Originally Posted by Anonymous
Originally Posted by Anonymous
Originally Posted by Anonymous
Originally Posted by Anonymous
This is where the issue is with everyone complaining about playing against other teams that aren't on age. I'm coming from the perspective of a travel and HS coach with multiple years of experience. My kids are young and just starting to play, so to head off the obvious retort: no, not a parent of a holdback player.

1. you can complain about it all you want, but your son is hearing it. So all they are learning that it is something out of their control and not their fault so when they lose or can't beat a better, older player it's because the system is rigged, not because they need to put more work in to get better.
2. Those kids then get to high school and SHOCKER they are now playing against kids 3-5 years age difference - which will be true for the rest of their playing days.
3. almost universally, every parent that sees their special little boy score 100 goals a year in youth an club ball suddenly can't break the lineup on JV and god-forbid they aren't on the varsity team freshman year because they can't beat out kids who are 3-5 years older than them. The conversation EVERY TIME: Well my son is a starter on his club team and he's done this and this, and his club coach tells us how great he is. That's all great, but in practice, he can't get past my 6th defenseman and has no off-hand and every time he tries to run through the entire defense he gets put on his butt and the ball's going the other way.
4. those same kids can't handle the adversity because they've never had to face it before. Mommy and Daddy have been paving the way for so long that now when it is up to them, they don't have the skills and experience to face it and they fold.
5. You can complain all you want, but that isn't changing it. This is the reality. Is it fair? Should it be this way? Probably not, but its the way it is. So when all your whining and complaining is done, your son still has to go out and face it and he is doing it without any experience or tools to handle it. How about you expend that energy working with your son to get through it and handle the adversity and prepare them for it because he WILL face it in the future.

I have heard this year in and year out and the only thing that changes is there are more people to have the same conversation with.

You are correct. People will have to fight adversity their whole lives but it doesn’t need to start at this age group. Kids should be playing kids their own age. That’s final. When they get to high school where no one actually should care about club anymore, let them reclass to their hearts delight when they can’t hack it against their own age group. But in the mean time let kids be kids and they let them play for the fun of the game before you introduce the Hunger Games aspect into their lacrosse lives.

We’re talking about rising 8th graders so one year away from high school.
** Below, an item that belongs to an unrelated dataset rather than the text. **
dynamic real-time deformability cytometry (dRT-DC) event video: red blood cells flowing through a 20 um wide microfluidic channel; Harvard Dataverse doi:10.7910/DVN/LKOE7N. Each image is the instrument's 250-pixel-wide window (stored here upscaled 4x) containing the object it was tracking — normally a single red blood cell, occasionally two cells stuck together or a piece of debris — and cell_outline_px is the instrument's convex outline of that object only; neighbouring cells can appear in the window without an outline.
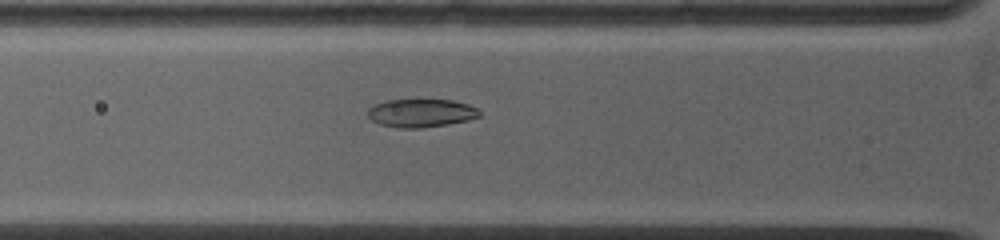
{"species": "common noctule bat (a hibernating species)", "species_latin": "Nyctalus noctula", "temperature_condition": "warm", "stored_images_in_passage": 23, "camera_frame_rate_fps": 5000, "um_per_image_px": 0.085, "animal": {"sex": "female", "body_mass_g": 19.0, "forearm_length_mm": 53.3}, "frame": {"image": 1, "passage_image": 2, "time_ms": 0.6, "image_size_px": [1000, 240], "cell_outline_px": [[480, 116], [468, 120], [448, 124], [424, 128], [400, 128], [380, 124], [372, 120], [368, 116], [368, 108], [376, 104], [388, 100], [452, 100], [468, 104], [476, 108], [480, 112]], "centroid_in_image_um": [35.8, 9.61], "position_along_channel_um": 90.0, "area_um2": 18.26}}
Let it go.

NO! It shouldn’t happen anytime before High-school!! Period!! Let the hunger games begin in HS! Until then, let the kids develop all in fairness of “on age”!
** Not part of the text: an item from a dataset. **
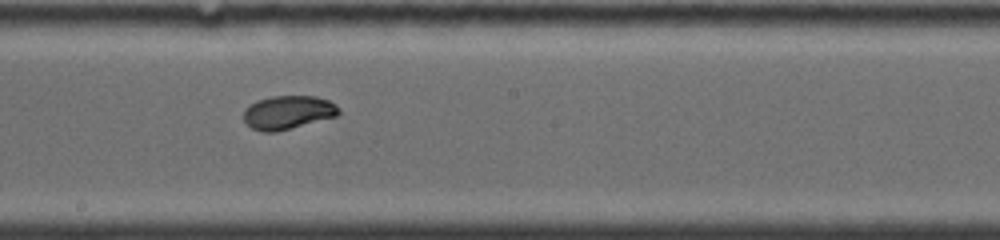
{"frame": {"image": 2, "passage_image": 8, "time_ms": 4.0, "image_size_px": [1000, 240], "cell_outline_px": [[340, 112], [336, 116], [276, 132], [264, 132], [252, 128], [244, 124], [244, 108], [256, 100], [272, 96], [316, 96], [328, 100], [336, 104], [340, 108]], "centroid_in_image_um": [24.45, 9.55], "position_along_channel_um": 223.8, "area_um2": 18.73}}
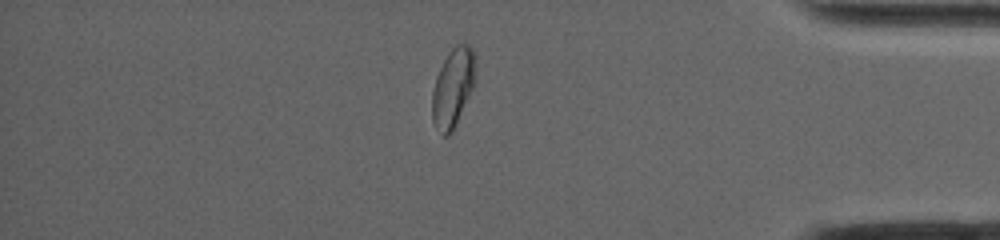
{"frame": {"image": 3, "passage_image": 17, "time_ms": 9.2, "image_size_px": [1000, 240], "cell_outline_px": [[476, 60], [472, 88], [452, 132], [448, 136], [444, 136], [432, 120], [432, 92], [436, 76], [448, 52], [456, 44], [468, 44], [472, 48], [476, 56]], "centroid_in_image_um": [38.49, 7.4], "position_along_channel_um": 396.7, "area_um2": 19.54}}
That's one way to look at it.
But, as I alluded to in a previous post - speaking from a Club and HS coach's perspective: every single parent/player/family that has had this mindset going into HS is also the ones that are most astonished when the player suddenly can't handle facing players a few years older. Those parents are also the single most vocal ones who go to the coach, AD and administration whining about why their kid isn't playing/starting/on varsity and the player has little to know tools in their arsenal to deal with adversity. And why should they? All they've learned is that when there is a perceived unfairness. Their parents will complain to someone and get it fixed for them.

Your son should leave each spring and club season already prepared for the next season and if he wants to be at the truly high level, even beyond that. Do you honestly think that he's suddenly going to figure it out the second he hits high school? No way. You are already creating a situation where your son is unprepared to handle it once he gets there.

Your son - regardless what age he is playing at - will 100% face opponents who are bigger, better, stronger and more skilled than him. It wont be all the time, but it will happen. If he does not have the skills to adapt to this, he isn't going to suddenly manifest it out of thin air just because he's suddenly a 9th grader.